====== SUPPLIED ENTRIES
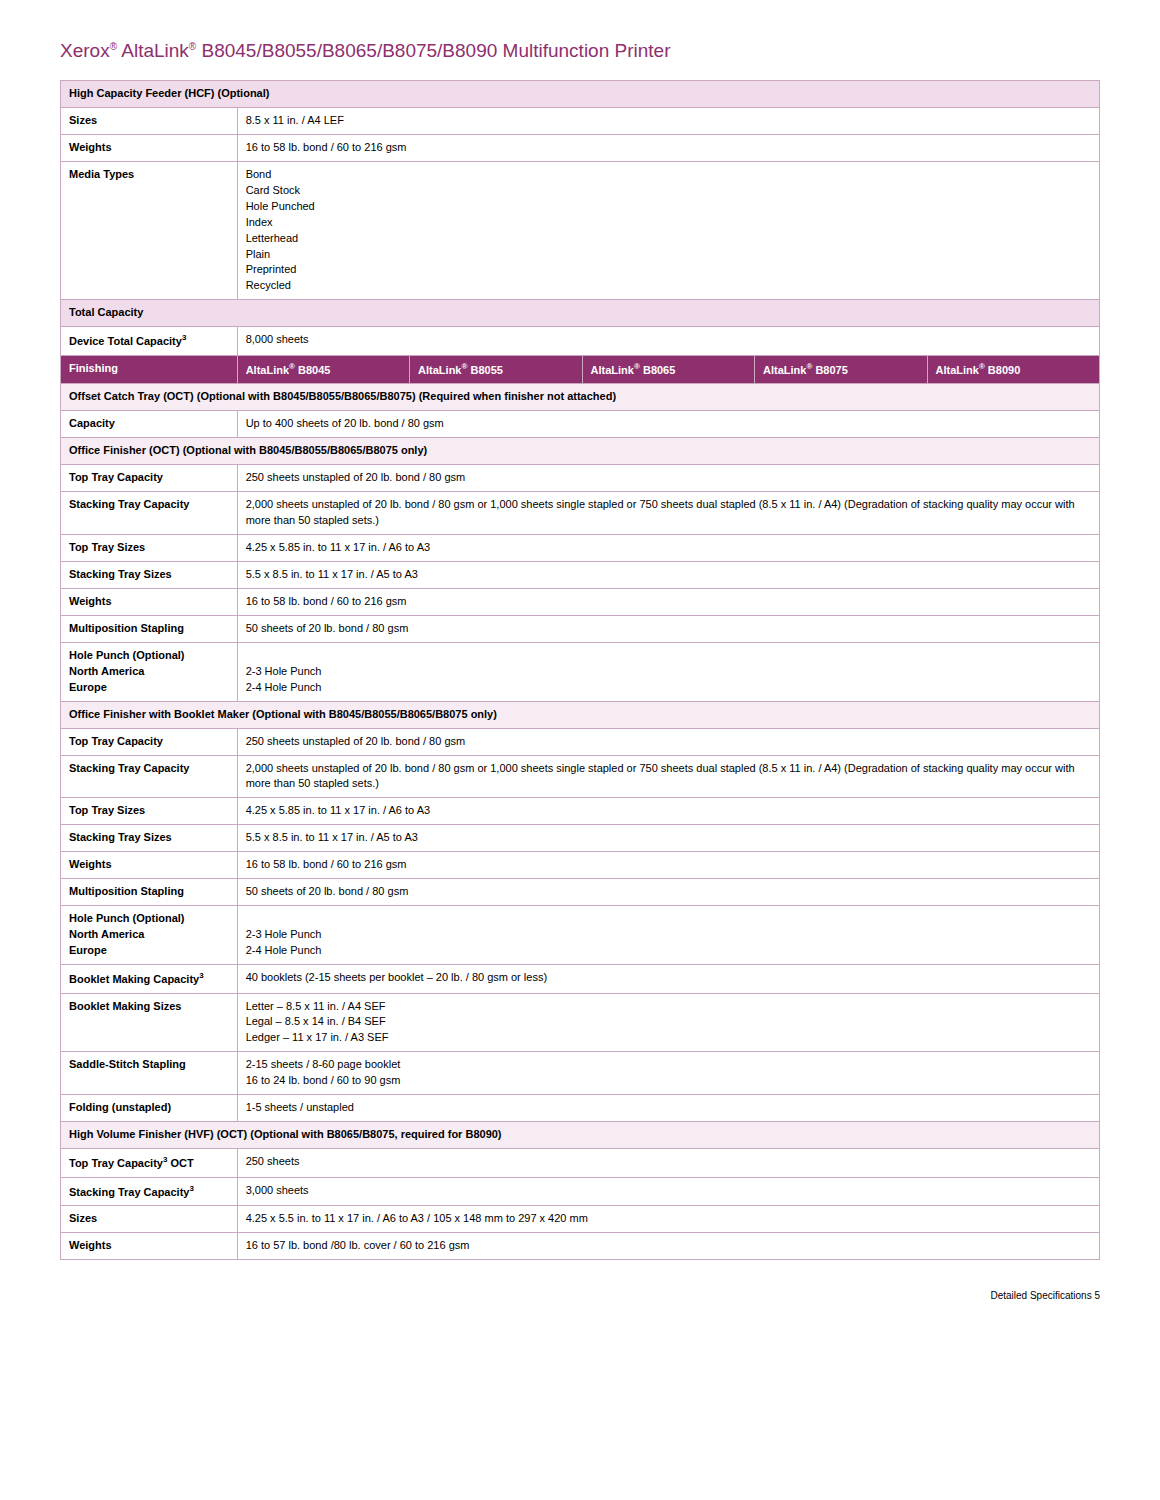Xerox® AltaLink® B8045/B8055/B8065/B8075/B8090 Multifunction Printer
| High Capacity Feeder (HCF) (Optional) |
| Sizes | 8.5 x 11 in. / A4 LEF |
| Weights | 16 to 58 lb. bond / 60 to 216 gsm |
| Media Types | Bond Card Stock Hole Punched Index Letterhead Plain Preprinted Recycled |
| Total Capacity |
| Device Total Capacity 3 | 8,000 sheets |
| Finishing | AltaLink ® B8045 | AltaLink ® B8055 | AltaLink ® B8065 | AltaLink ® B8075 | AltaLink ® B8090 |
| Offset Catch Tray (OCT) (Optional with B8045/B8055/B8065/B8075) (Required when finisher not attached) |
| Capacity | Up to 400 sheets of 20 lb. bond / 80 gsm |
| Office Finisher (OCT) (Optional with B8045/B8055/B8065/B8075 only) |
| Top Tray Capacity | 250 sheets unstapled of 20 lb. bond / 80 gsm |
| Stacking Tray Capacity | 2,000 sheets unstapled of 20 lb. bond / 80 gsm or 1,000 sheets single stapled or 750 sheets dual stapled (8.5 x 11 in. / A4) (Degradation of stacking quality may occur with more than 50 stapled sets.) |
| Top Tray Sizes | 4.25 x 5.85 in. to 11 x 17 in. / A6 to A3 |
| Stacking Tray Sizes | 5.5 x 8.5 in. to 11 x 17 in. / A5 to A3 |
| Weights | 16 to 58 lb. bond / 60 to 216 gsm |
| Multiposition Stapling | 50 sheets of 20 lb. bond / 80 gsm |
| Hole Punch (Optional) North America Europe | 2-3 Hole Punch 2-4 Hole Punch |
| Office Finisher with Booklet Maker (Optional with B8045/B8055/B8065/B8075 only) |
| Top Tray Capacity | 250 sheets unstapled of 20 lb. bond / 80 gsm |
| Stacking Tray Capacity | 2,000 sheets unstapled of 20 lb. bond / 80 gsm or 1,000 sheets single stapled or 750 sheets dual stapled (8.5 x 11 in. / A4) (Degradation of stacking quality may occur with more than 50 stapled sets.) |
| Top Tray Sizes | 4.25 x 5.85 in. to 11 x 17 in. / A6 to A3 |
| Stacking Tray Sizes | 5.5 x 8.5 in. to 11 x 17 in. / A5 to A3 |
| Weights | 16 to 58 lb. bond / 60 to 216 gsm |
| Multiposition Stapling | 50 sheets of 20 lb. bond / 80 gsm |
| Hole Punch (Optional) North America Europe | 2-3 Hole Punch 2-4 Hole Punch |
| Booklet Making Capacity 3 | 40 booklets (2-15 sheets per booklet – 20 lb. / 80 gsm or less) |
| Booklet Making Sizes | Letter – 8.5 x 11 in. / A4 SEF Legal – 8.5 x 14 in. / B4 SEF Ledger – 11 x 17 in. / A3 SEF |
| Saddle-Stitch Stapling | 2-15 sheets / 8-60 page booklet 16 to 24 lb. bond / 60 to 90 gsm |
| Folding (unstapled) | 1-5 sheets / unstapled |
| High Volume Finisher (HVF) (OCT) (Optional with B8065/B8075, required for B8090) |
| Top Tray Capacity 3 OCT | 250 sheets |
| Stacking Tray Capacity 3 | 3,000 sheets |
| Sizes | 4.25 x 5.5 in. to 11 x 17 in. / A6 to A3 / 105 x 148 mm to 297 x 420 mm |
| Weights | 16 to 57 lb. bond /80 lb. cover / 60 to 216 gsm |
Detailed Specifications 5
============
Would you set down the entries exactly as given, minus their pictures?

» RESPONSE:
Xerox® AltaLink® B8045/B8055/B8065/B8075/B8090 Multifunction Printer
| High Capacity Feeder (HCF) (Optional) |
| Sizes | 8.5 x 11 in. / A4 LEF |
| Weights | 16 to 58 lb. bond / 60 to 216 gsm |
| Media Types | Bond Card Stock Hole Punched Index Letterhead Plain Preprinted Recycled |
| Total Capacity |
| Device Total Capacity 3 | 8,000 sheets |
| Finishing | AltaLink ® B8045 | AltaLink ® B8055 | AltaLink ® B8065 | AltaLink ® B8075 | AltaLink ® B8090 |
| Offset Catch Tray (OCT) (Optional with B8045/B8055/B8065/B8075) (Required when finisher not attached) |
| Capacity | Up to 400 sheets of 20 lb. bond / 80 gsm |
| Office Finisher (OCT) (Optional with B8045/B8055/B8065/B8075 only) |
| Top Tray Capacity | 250 sheets unstapled of 20 lb. bond / 80 gsm |
| Stacking Tray Capacity | 2,000 sheets unstapled of 20 lb. bond / 80 gsm or 1,000 sheets single stapled or 750 sheets dual stapled (8.5 x 11 in. / A4) (Degradation of stacking quality may occur with more than 50 stapled sets.) |
| Top Tray Sizes | 4.25 x 5.85 in. to 11 x 17 in. / A6 to A3 |
| Stacking Tray Sizes | 5.5 x 8.5 in. to 11 x 17 in. / A5 to A3 |
| Weights | 16 to 58 lb. bond / 60 to 216 gsm |
| Multiposition Stapling | 50 sheets of 20 lb. bond / 80 gsm |
| Hole Punch (Optional) North America Europe | 2-3 Hole Punch 2-4 Hole Punch |
| Office Finisher with Booklet Maker (Optional with B8045/B8055/B8065/B8075 only) |
| Top Tray Capacity | 250 sheets unstapled of 20 lb. bond / 80 gsm |
| Stacking Tray Capacity | 2,000 sheets unstapled of 20 lb. bond / 80 gsm or 1,000 sheets single stapled or 750 sheets dual stapled (8.5 x 11 in. / A4) (Degradation of stacking quality may occur with more than 50 stapled sets.) |
| Top Tray Sizes | 4.25 x 5.85 in. to 11 x 17 in. / A6 to A3 |
| Stacking Tray Sizes | 5.5 x 8.5 in. to 11 x 17 in. / A5 to A3 |
| Weights | 16 to 58 lb. bond / 60 to 216 gsm |
| Multiposition Stapling | 50 sheets of 20 lb. bond / 80 gsm |
| Hole Punch (Optional) North America Europe | 2-3 Hole Punch 2-4 Hole Punch |
| Booklet Making Capacity 3 | 40 booklets (2-15 sheets per booklet – 20 lb. / 80 gsm or less) |
| Booklet Making Sizes | Letter – 8.5 x 11 in. / A4 SEF Legal – 8.5 x 14 in. / B4 SEF Ledger – 11 x 17 in. / A3 SEF |
| Saddle-Stitch Stapling | 2-15 sheets / 8-60 page booklet 16 to 24 lb. bond / 60 to 90 gsm |
| Folding (unstapled) | 1-5 sheets / unstapled |
| High Volume Finisher (HVF) (OCT) (Optional with B8065/B8075, required for B8090) |
| Top Tray Capacity 3 OCT | 250 sheets |
| Stacking Tray Capacity 3 | 3,000 sheets |
| Sizes | 4.25 x 5.5 in. to 11 x 17 in. / A6 to A3 / 105 x 148 mm to 297 x 420 mm |
| Weights | 16 to 57 lb. bond /80 lb. cover / 60 to 216 gsm |
Detailed Specifications 5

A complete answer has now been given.